▸ **SHORT EXERCISE**:
Rewrite the stretch from the start of the lines through the line containing "1: (398, 527)", putting "Follow" in place of "Track" and keeping everything else the same. Leave the pictures out of your answer.

▸ **MATERIAL SUPPLIED**:
# # # #
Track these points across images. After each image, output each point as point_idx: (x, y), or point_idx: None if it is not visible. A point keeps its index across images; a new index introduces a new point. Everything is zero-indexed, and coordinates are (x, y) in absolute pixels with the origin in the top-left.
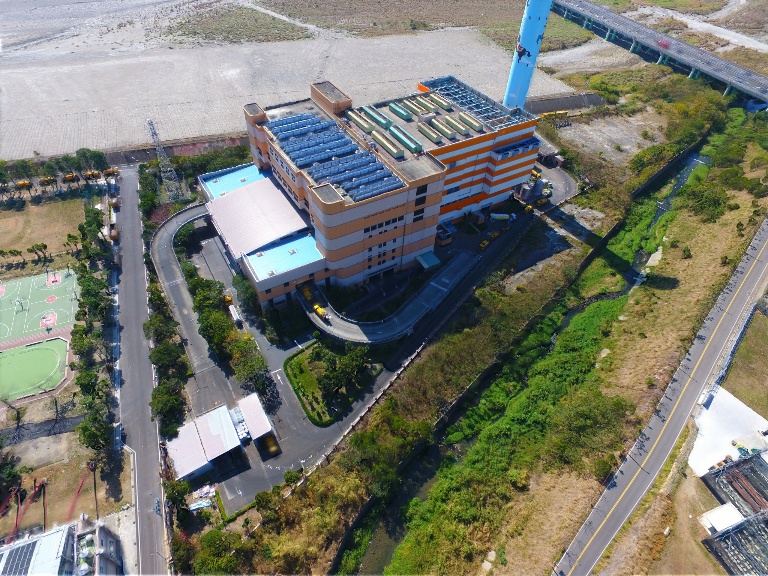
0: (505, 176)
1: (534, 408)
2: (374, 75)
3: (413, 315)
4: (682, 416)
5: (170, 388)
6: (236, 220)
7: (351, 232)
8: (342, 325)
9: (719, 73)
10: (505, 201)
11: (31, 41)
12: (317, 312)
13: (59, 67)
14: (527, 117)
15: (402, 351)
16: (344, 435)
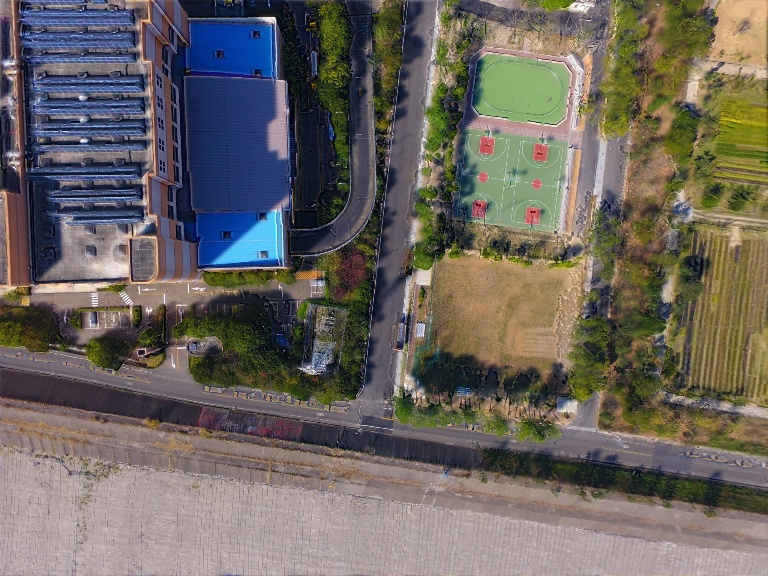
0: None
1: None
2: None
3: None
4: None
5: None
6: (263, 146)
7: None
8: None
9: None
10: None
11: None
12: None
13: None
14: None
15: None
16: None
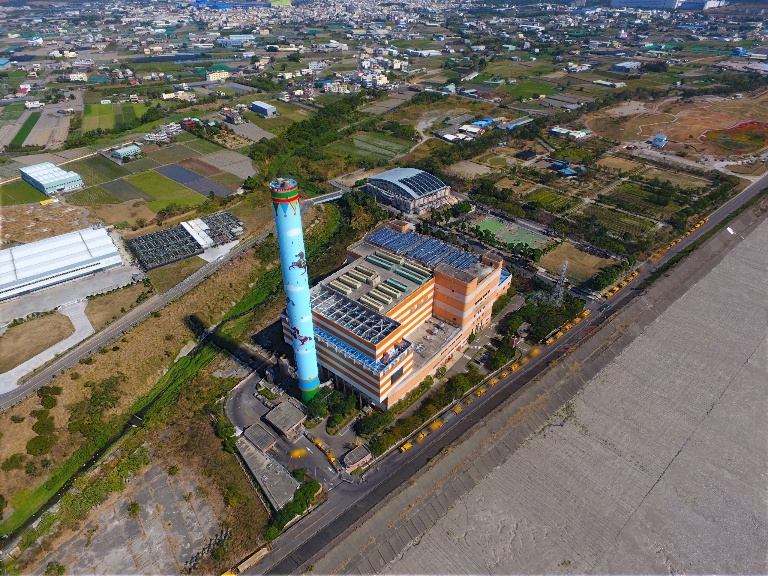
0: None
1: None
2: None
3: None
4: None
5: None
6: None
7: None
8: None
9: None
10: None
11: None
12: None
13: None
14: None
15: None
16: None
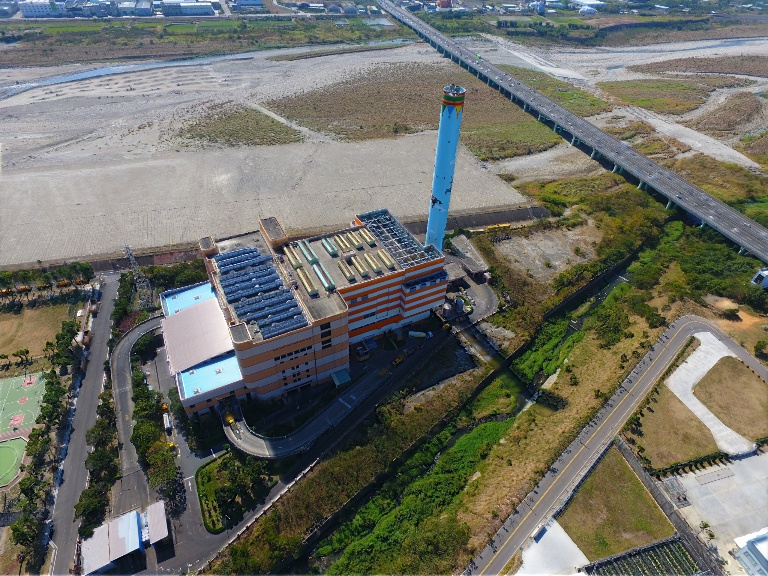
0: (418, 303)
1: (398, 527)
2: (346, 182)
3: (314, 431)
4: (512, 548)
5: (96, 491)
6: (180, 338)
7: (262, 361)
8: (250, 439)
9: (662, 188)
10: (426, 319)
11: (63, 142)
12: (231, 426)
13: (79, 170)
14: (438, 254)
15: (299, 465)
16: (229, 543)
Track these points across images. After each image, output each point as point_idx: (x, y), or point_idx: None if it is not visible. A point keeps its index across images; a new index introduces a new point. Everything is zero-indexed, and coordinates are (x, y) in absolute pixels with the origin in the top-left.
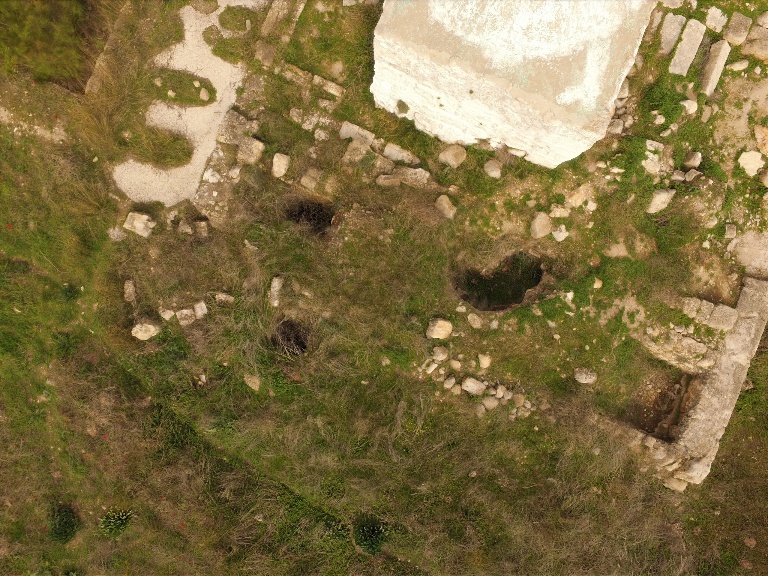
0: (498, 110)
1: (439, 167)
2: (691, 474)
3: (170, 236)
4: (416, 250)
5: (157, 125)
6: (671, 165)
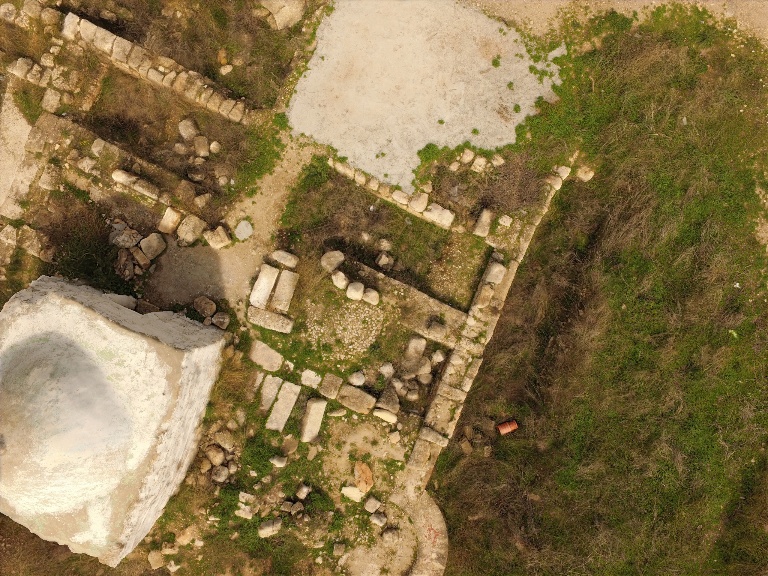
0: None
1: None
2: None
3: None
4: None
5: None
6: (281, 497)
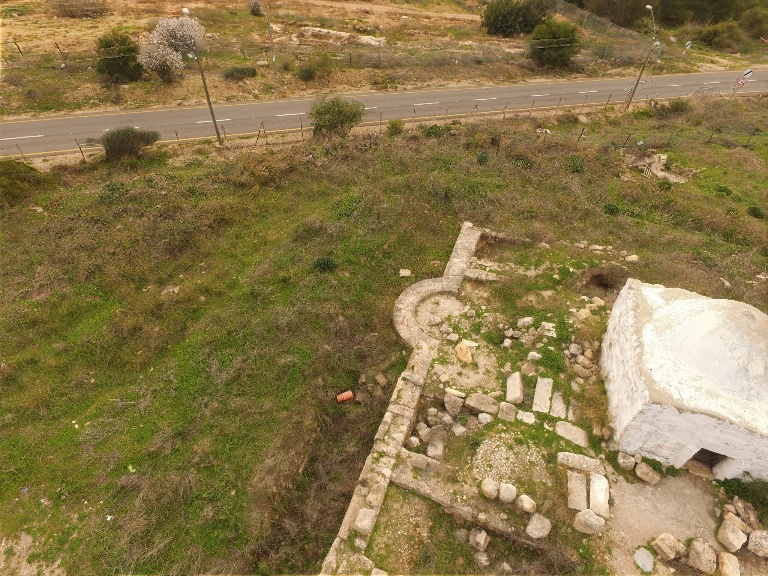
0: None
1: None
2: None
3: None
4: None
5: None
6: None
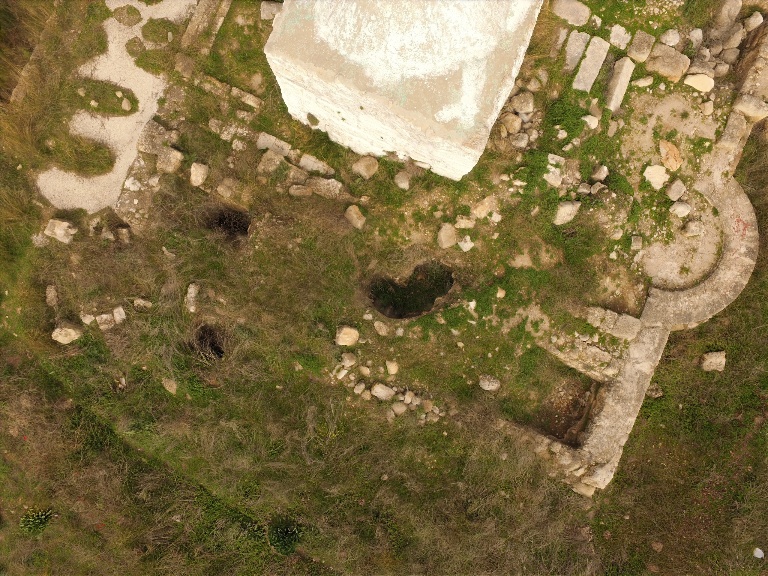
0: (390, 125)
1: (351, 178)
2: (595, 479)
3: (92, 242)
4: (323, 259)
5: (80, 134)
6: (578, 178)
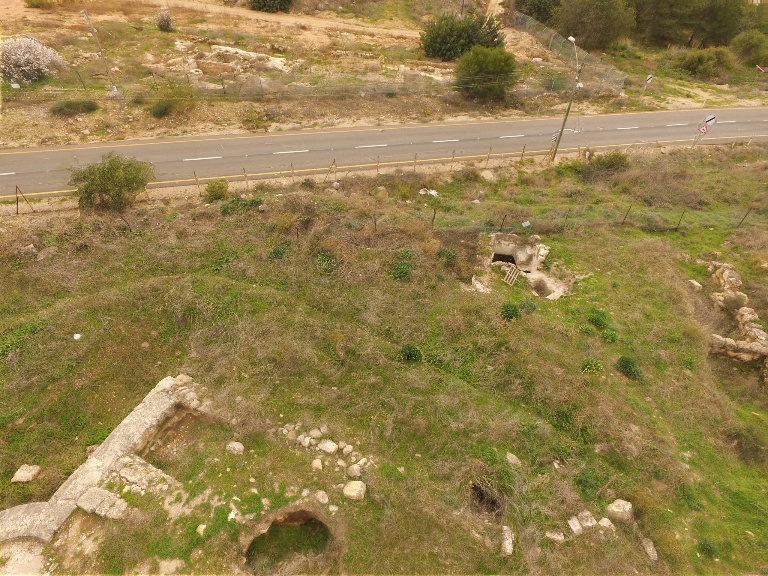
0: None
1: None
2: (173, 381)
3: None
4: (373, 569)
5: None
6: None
# # # #
▸ **EXERCISE SOLUTION**:
Follow these points across images. After each image, output each point as point_idx: (x, y), or point_idx: None if it is not visible. A point keeps its index across images; a new index introduces a new point. Everything is zero-indexed, and coordinates are (x, y) in absolute pixels with the origin in the top-left.
0: (505, 176)
1: (534, 408)
2: (374, 75)
3: (413, 315)
4: (682, 416)
5: (170, 388)
6: (236, 220)
7: (351, 232)
8: (342, 325)
9: (719, 73)
10: (505, 201)
11: (31, 41)
12: (317, 312)
13: (59, 67)
14: (527, 117)
15: (402, 351)
16: (344, 435)
0: None
1: None
2: None
3: None
4: None
5: None
6: (263, 146)
7: None
8: None
9: None
10: None
11: None
12: None
13: None
14: None
15: None
16: None
0: None
1: None
2: None
3: None
4: None
5: None
6: None
7: None
8: None
9: None
10: None
11: None
12: None
13: None
14: None
15: None
16: None
0: (418, 303)
1: (398, 527)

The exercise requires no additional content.